After Carlos Menem's replacement in December 1999 by Fernando de la Rúa came an extraordinary period of turmoil and implosion in Argentina. The election of Néstor Kirchner, another Peronist, in May 2003 put an end to this, in what has become (after the election of his wife and successor Cristina Kirchner in December 2007) a long duopoly.

An end, but not a beginning. For the Kirchners' personalised and capricious rule has exposed the flaws that still haunt Argentinean democracy after this twenty-five-year journey. It is partly a matter of the concentration of power in individuals; partly a lack of talent and of the will to delegate; partly the institutional search for obedience rather than competence in ministers; partly the lack of strong parties, and the preference for "movements"; partly the arbitrary and arrogant manner in which policy decisions affecting people's lives are taken; partly the opacity and the lack of accountability; partly the lack of debate and intolerance of opposition.

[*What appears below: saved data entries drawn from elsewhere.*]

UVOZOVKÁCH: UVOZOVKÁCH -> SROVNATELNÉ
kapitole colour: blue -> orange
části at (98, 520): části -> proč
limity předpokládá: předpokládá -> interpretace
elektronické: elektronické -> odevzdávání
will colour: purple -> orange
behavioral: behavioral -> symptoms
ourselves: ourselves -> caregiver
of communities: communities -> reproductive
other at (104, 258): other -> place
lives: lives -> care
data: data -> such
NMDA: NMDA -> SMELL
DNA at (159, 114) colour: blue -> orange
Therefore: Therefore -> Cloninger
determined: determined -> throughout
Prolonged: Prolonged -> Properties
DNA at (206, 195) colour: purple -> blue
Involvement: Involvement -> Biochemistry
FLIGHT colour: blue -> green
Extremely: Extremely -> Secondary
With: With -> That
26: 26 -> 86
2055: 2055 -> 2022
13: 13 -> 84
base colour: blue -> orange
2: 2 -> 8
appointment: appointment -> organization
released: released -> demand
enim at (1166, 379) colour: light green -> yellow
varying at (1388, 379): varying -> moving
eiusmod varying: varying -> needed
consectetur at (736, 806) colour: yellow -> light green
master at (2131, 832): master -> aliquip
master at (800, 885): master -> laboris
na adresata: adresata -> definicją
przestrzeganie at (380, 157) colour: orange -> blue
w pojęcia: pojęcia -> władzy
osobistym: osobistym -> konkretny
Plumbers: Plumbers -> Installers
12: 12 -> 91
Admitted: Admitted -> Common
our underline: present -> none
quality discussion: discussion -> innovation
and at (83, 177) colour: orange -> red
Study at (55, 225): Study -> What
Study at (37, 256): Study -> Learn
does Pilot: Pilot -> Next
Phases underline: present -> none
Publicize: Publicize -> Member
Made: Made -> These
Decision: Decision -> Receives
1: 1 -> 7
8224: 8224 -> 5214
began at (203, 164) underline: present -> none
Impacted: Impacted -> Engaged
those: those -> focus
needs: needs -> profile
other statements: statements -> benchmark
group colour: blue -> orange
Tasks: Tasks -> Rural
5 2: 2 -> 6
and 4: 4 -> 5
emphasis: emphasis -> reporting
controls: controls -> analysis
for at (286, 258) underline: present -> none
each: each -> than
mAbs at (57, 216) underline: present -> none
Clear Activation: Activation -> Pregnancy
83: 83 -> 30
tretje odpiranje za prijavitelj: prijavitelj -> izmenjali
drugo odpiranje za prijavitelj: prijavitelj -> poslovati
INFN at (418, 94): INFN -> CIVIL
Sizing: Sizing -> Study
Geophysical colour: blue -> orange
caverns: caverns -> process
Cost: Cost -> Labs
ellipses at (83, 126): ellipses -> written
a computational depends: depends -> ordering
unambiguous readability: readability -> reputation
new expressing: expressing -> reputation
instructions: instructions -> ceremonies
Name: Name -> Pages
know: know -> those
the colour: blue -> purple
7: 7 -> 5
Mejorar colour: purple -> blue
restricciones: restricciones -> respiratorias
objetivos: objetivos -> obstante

All this remains a serious deficit in the democratic politics of Argentina. But the years from 1983 to 2008 have also represented constitutional continuity - a notable achievement in light of Argentina's often painful modern history. The road ahead may be longer than it need have been thanks to the wrong turnings and bad decisions of the country's rulers in the last quarter-century. Yet Argentinean democracy is still standing. The moment may no longer be one of bliss or dawn, but it is something to celebrate.